Same thing works for the .cpp files (C++ source codes) but don’t forget to invoke g++ instead of gcc!

More musings:

  • The first command the Community Docs asks you to do is sudo su which makes you a root/superuser in the command line. From there you should be able to execute protected commands even without the sudo invocation. Hence, the sudo calls in the subsequent lines shouldn’t be necessary, though it won’t hurt to have them.

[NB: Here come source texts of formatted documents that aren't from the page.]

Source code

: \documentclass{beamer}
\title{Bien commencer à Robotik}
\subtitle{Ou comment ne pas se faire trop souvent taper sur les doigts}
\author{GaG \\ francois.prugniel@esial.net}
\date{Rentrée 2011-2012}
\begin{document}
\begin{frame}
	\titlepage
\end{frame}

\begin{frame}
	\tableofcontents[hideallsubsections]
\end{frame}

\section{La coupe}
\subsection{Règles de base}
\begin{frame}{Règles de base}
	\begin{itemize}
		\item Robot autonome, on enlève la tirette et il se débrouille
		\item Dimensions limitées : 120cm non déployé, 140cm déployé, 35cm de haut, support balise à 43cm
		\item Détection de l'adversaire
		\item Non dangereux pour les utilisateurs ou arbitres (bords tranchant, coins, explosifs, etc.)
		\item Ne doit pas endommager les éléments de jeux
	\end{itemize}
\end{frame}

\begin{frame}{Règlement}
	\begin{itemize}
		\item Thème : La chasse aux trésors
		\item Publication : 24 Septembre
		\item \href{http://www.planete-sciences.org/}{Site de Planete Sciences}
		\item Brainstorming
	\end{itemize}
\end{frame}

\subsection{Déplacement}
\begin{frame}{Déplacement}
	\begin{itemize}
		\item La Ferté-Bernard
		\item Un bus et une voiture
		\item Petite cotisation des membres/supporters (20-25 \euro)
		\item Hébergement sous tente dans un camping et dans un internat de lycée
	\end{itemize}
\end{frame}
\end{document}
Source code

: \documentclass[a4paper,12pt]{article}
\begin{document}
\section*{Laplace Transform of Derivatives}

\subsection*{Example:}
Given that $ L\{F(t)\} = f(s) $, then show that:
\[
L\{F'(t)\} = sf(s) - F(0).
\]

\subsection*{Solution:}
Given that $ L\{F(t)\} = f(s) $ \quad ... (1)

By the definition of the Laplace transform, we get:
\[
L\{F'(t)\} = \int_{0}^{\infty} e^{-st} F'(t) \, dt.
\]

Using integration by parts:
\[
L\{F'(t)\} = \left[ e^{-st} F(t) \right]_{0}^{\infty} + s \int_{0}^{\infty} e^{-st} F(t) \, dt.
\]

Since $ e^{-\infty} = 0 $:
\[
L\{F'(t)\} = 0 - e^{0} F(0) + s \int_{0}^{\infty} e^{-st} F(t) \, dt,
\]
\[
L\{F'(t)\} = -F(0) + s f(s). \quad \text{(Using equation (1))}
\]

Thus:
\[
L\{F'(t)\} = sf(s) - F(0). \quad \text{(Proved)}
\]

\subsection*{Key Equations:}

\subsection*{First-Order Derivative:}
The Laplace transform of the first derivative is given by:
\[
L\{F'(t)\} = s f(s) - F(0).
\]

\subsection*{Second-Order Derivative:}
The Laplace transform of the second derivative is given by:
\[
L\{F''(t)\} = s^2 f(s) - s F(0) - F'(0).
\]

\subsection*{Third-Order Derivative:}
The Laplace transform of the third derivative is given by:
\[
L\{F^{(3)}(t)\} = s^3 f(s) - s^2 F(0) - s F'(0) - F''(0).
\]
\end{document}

  • On why the most troublesome method is the most obvious one. Google “install opencv ubuntu” and the first link that will discuss installation without compiling the code is at position 6, and it is outdated at that (yep Community Docs, I’m still looking at you). Even the official OpenCV installation manual tells you to build from source. I know that it is bothersome to write an installation how-to for every Linux distro out there and that not all of them probably support sudo apt-get install, and for those non-Ubuntu distros that do, they probably do not connect to the Ubuntu package repos and so there may be a discrepancy or two that needs to be addressed. However, I specifically searched for Ubuntu instructions. I love Ubuntu and all the geekery that goes with it but I am of the opinion that if Ubuntu is really to be user-friendly, the easy methods should be the most obvious ones.